In the above plot, black dots represent the original set of 500 randomly placed points, while red dots represent the subsampled data, one point per hexagonal cell.

7.2 Subsampling eBird data

Now let’s apply this same approach to the zero-filled American Flamingo data we produced in the previous lesson; however, now we’ll temporally sample as well, at a resolution of one week, and sample presences and absences separately. We start by reading in the eBird data and assigning each checklist to a hexagonal grid cell and a week.

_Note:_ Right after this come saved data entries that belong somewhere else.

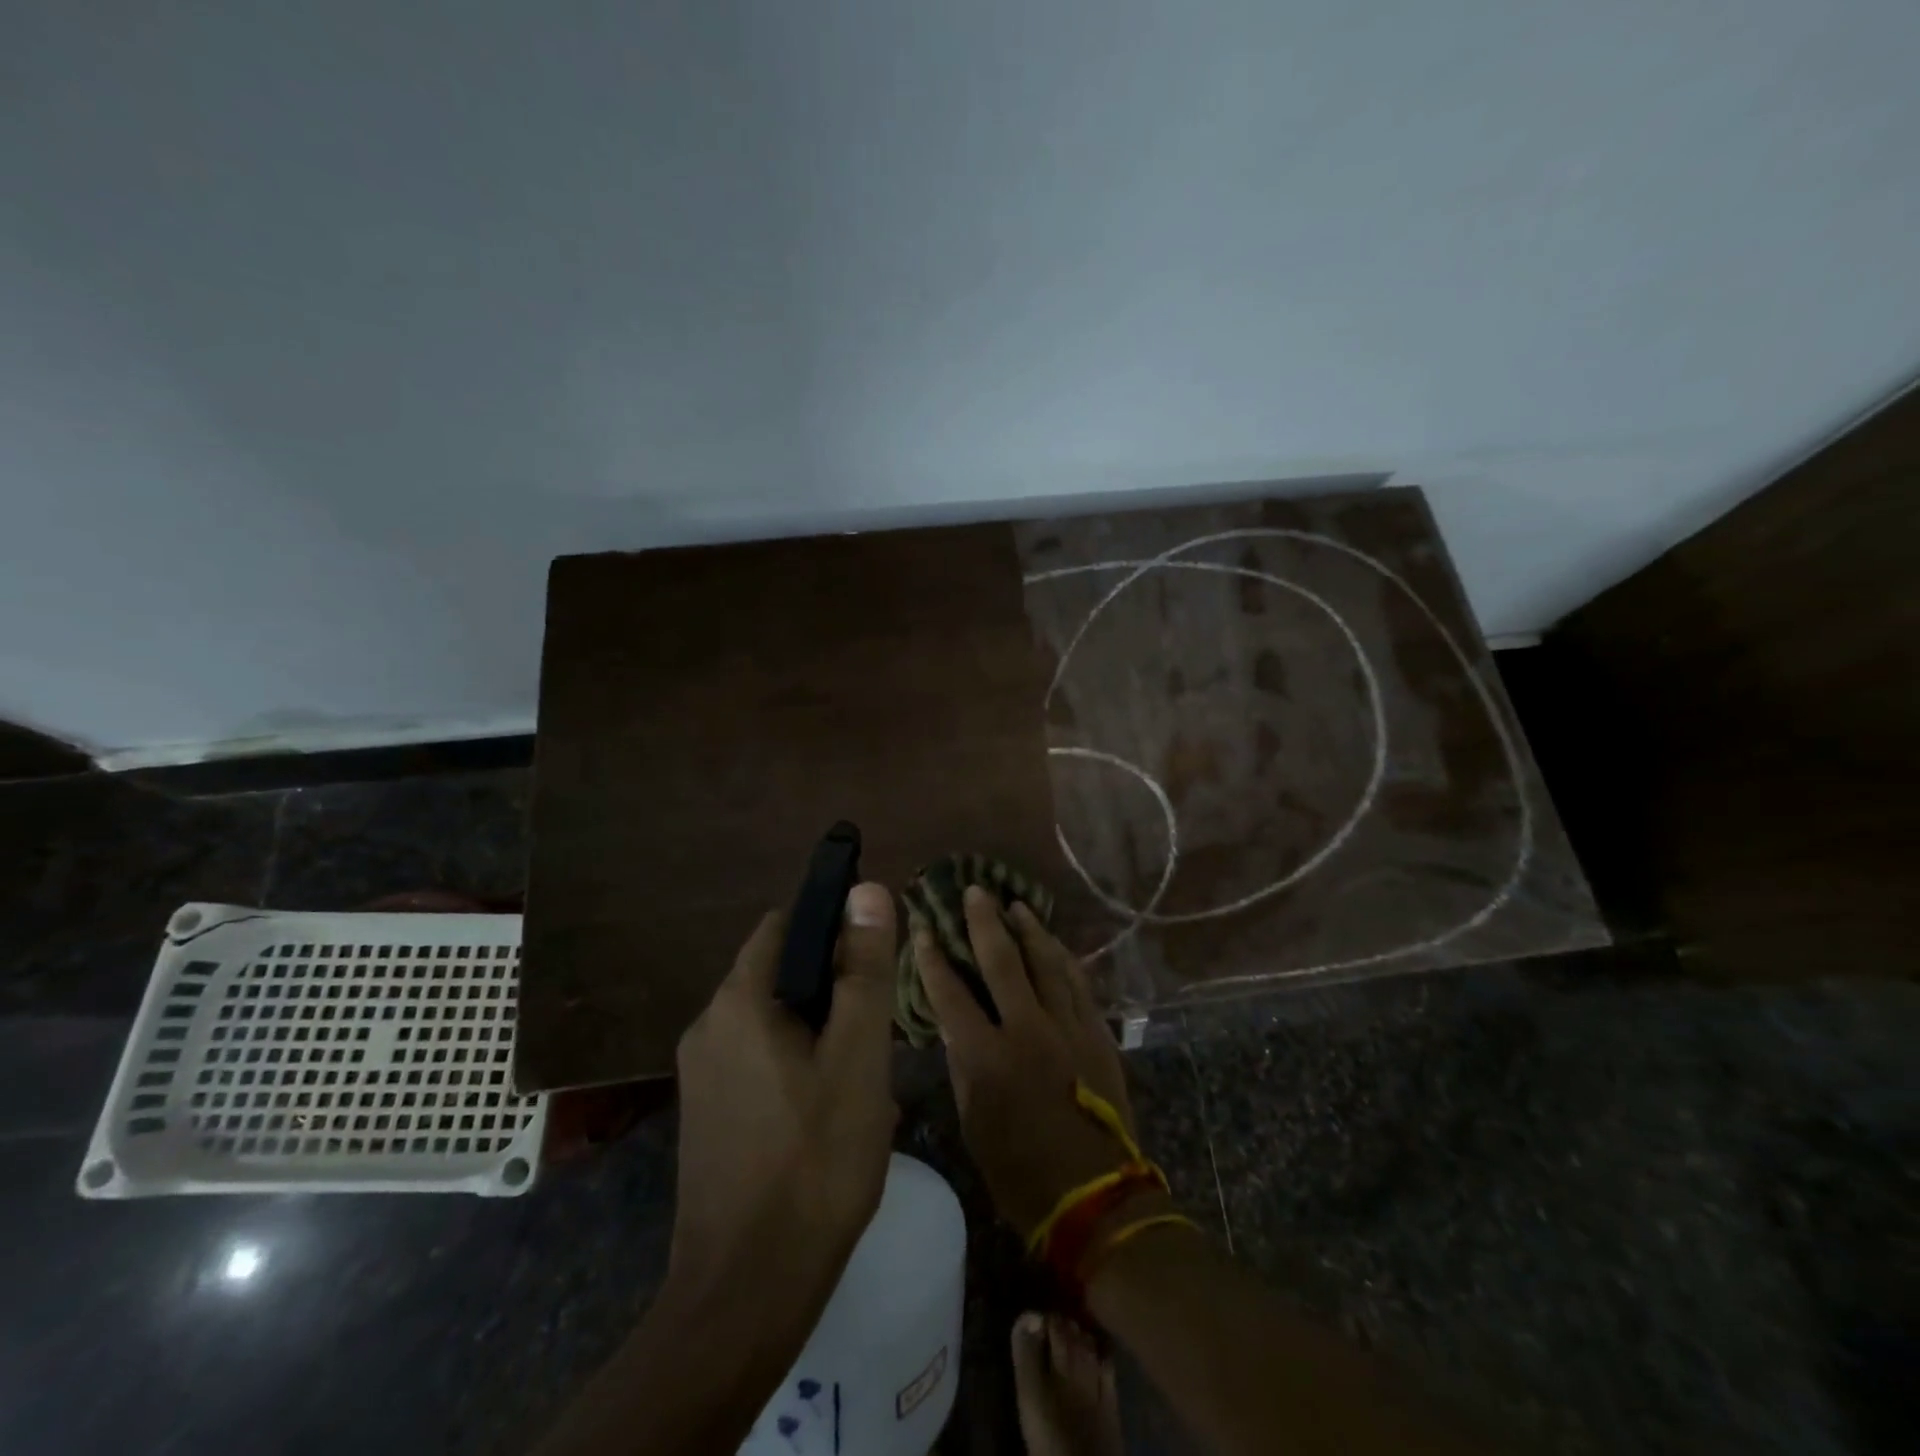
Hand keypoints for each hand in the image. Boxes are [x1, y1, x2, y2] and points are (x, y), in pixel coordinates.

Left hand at [669, 882, 899, 1313]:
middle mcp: (708, 1026)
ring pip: (773, 1020)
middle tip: (877, 1029)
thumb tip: (865, 890)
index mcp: (738, 1002)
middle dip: (832, 987)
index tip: (874, 957)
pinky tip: (830, 1110)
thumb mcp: (857, 1056)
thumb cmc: (814, 1161)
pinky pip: (758, 1060)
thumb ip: (863, 970)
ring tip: (863, 1075)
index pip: (785, 925)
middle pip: (780, 973)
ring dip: (819, 1029)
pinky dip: (797, 1063)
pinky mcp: (707, 1114)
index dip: (833, 927)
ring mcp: (702, 1074)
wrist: (747, 1293)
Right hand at [912, 886, 1145, 1238]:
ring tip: (1016, 904)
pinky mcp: (1097, 1034)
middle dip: (984, 922)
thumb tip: (955, 1027)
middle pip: (1002, 961)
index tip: (923, 929)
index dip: (933, 959)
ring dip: (1029, 930)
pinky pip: (1079, 983)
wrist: (1095, 1199)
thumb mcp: (973, 1124)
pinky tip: (1055, 943)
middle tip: (975, 891)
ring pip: (1046, 963)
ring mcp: (1068, 1028)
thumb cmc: (1020, 1173)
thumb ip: (963, 1067)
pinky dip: (1064, 958)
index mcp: (986, 1057)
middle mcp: (1027, 1030)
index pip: (950, 994)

# generate hexagonal grid with ~ 5 km betweeen cells
dggs <- dgconstruct(spacing = 5)
#> Resolution: 13, Area (km^2): 31.9926151554038, Spacing (km): 5.58632116604266, CLS (km): 6.38233997895802
# read in data
ebird <- read_csv("data/ebird_amefla_zf.csv") %>% 
  # get hexagonal cell id and week number for each checklist
  mutate(cell = dgGEO_to_SEQNUM(dggs, longitude, latitude)$seqnum,
         year = year(observation_date),
         week = week(observation_date))

Now we sample a single checklist from each grid cell for each week, using group_by() to sample presences and absences separetely.

ebird_ss <- ebird %>% 
  group_by(species_observed, year, week, cell) %>% 
  sample_n(size = 1) %>% 
  ungroup()

Exercise

How did the spatiotemporal subsampling affect the overall sample size as well as the prevalence of detections?

# original data
nrow(ebird)
#> [1] 242
count(ebird, species_observed) %>% 
  mutate(percent = n / sum(n))
#> # A tibble: 2 x 3
#>   species_observed     n percent
#>   <lgl>            <int>   <dbl>
#> 1 FALSE              217   0.897
#> 2 TRUE                25   0.103

# after sampling
nrow(ebird_ss)
#> [1] 147
count(ebird_ss, species_observed) %>% 
  mutate(percent = n / sum(n))
#> # A tibble: 2 x 3
#>   species_observed     n percent
#>   <lgl>            <int>   <dbl>
#> 1 FALSE              126   0.857
#> 2 TRUE                21   0.143

So, the subsampling decreased the overall number of checklists from 242 to 147, but increased the prevalence of detections from 10.3% to 14.3%.